To support that, I’ve added clear, concise markdowns throughout the notebook — explaining *why* each package was installed, *why* each line of code exists, and *how* each component fits into the overall RAG pipeline. It’s designed to help anyone (including my future self) grasp the **how** and the **why**, not just the **what**.


## 🔍 Why Use HyDE in RAG?

Traditional RAG systems rely on embedding the **user query directly** and retrieving chunks based on cosine similarity. But when queries are short, abstract, or under-specified, this can limit retrieval quality.
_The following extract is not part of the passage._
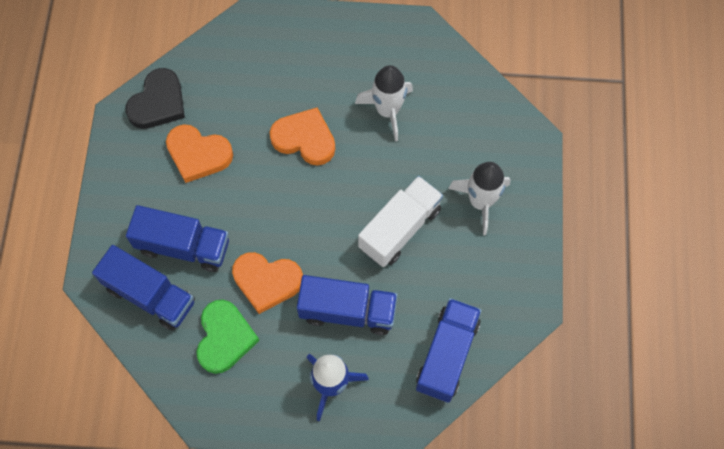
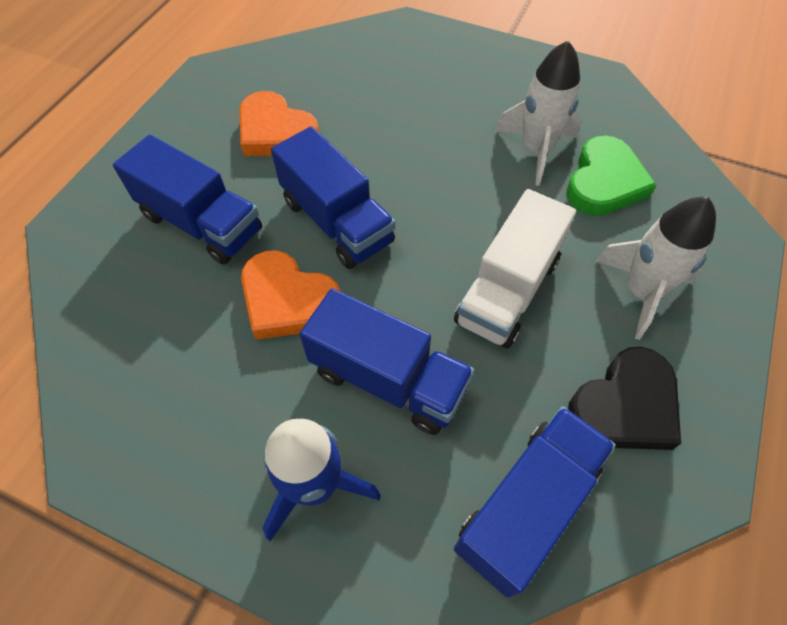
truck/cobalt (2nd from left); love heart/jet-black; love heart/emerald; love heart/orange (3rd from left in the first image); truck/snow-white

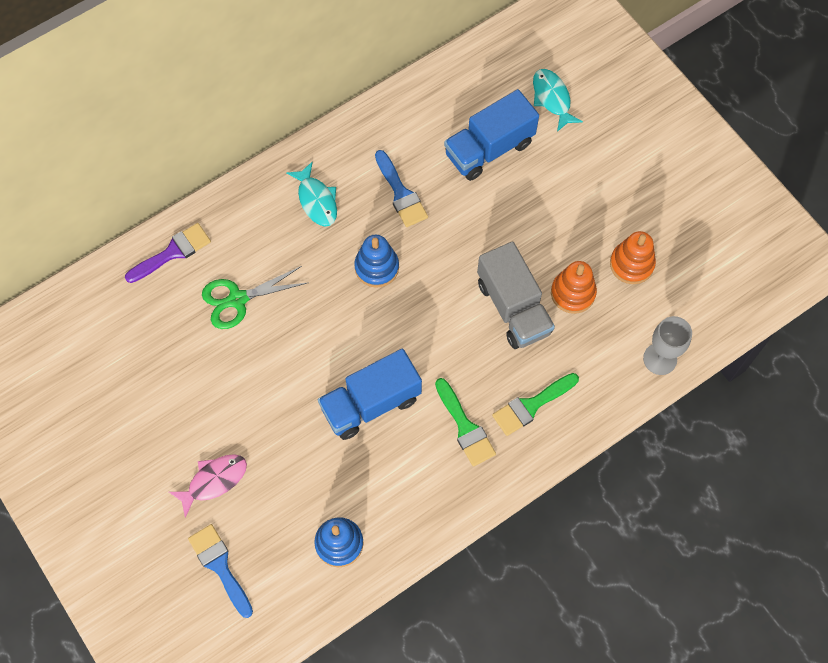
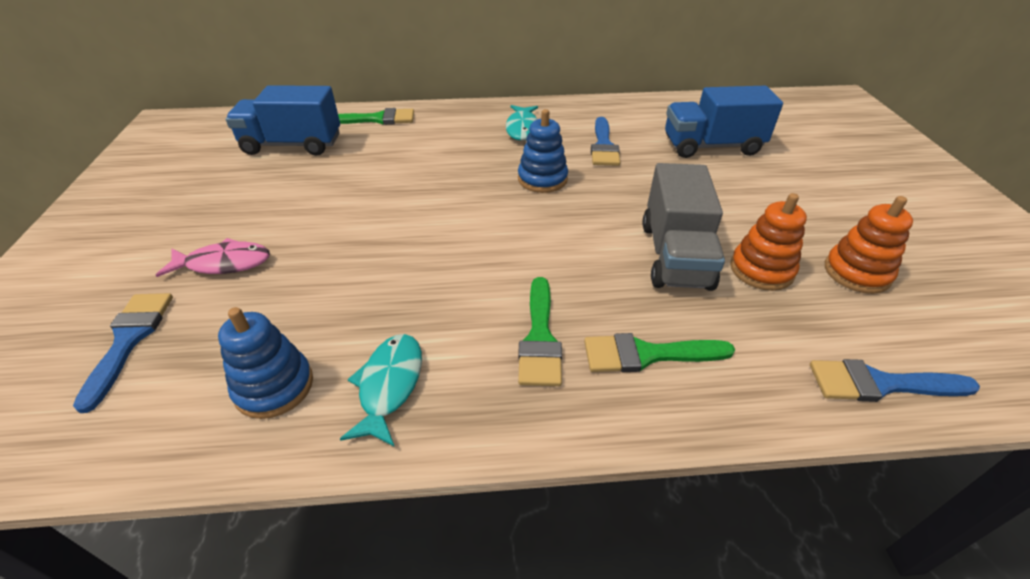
brush/emerald (1st from left); scissors/emerald; truck/cobalt (1st from left); toy fish/turquoise (1st from left); brush/cobalt (3rd from left)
**HyDE (Hypothetical Document Embeddings)** solves this by:
- ✨ **Expanding the query into a detailed, in-domain pseudo-document**
- 📚 **Embedding that document** to improve semantic alignment with relevant chunks

This leads to more **targeted, context-rich retrieval**, especially useful when user queries are vague or exploratory.

---

## 🧠 What’s New in This Version?

This implementation of HyDE offers:

- 🤖 **GPT-4o-based hypothetical generation** — Fast, smart pseudo-docs generated in real-time  
- 🧱 **Self-contained architecture** — All logic defined within the notebook, no external wrappers  
- 📐 **Customizable prompt & chunk size** — Fine control over generation and embedding quality  
- 🔍 **Plug-and-play retriever** — HyDERetriever class is reusable across any PDF corpus  

You can drop it into most LangChain or OpenAI pipelines with minimal modifications.

---

## 📈 Inferences & Key Takeaways

Running HyDE on real queries like *"What is the main cause of climate change?"* shows:

- 📄 The generated hypothetical doc captures nuanced concepts and keywords  
- 📥 FAISS retrievals are noticeably more relevant, even without query rewriting  
- 💡 Combining HyDE with chunk optimization leads to **significant gains in grounding**  

It’s a lightweight yet powerful way to **boost RAG accuracy without retraining or new data**.

---

## 🚀 What Could Be Added Next?

For a production-grade HyDE-powered RAG:

- 🔁 **Use it in parallel with traditional queries** — Ensembling often yields the best results  
- 🧪 **Evaluate hallucination & relevancy deltas** — Track how HyDE improves grounding  
- 🧠 **Swap GPT-4o with smaller models** — Try Claude Haiku or Phi-3 for faster inference  
- 🧵 **Chain it with query rewriting** — Rewrite → HyDE → Retrieve for maximal alignment  
- 🔌 **Deploy with pgvector, Chroma, or Elastic** — Adapt vectorstore backends for scalability  

---
## 💡 Final Word

This notebook is part of my larger personal project: **RAG100x** — a challenge to build and log my journney in RAG from 0 100 in the coming months.

It’s not built to impress — it’s built to **progress**.  
Everything here is structured to enable **daily iteration**, focused experimentation, and clean documentation.

If you're exploring RAG from first principles, feel free to use this as a scaffold for your own builds. And of course — check out the original repository for broader implementations and ideas.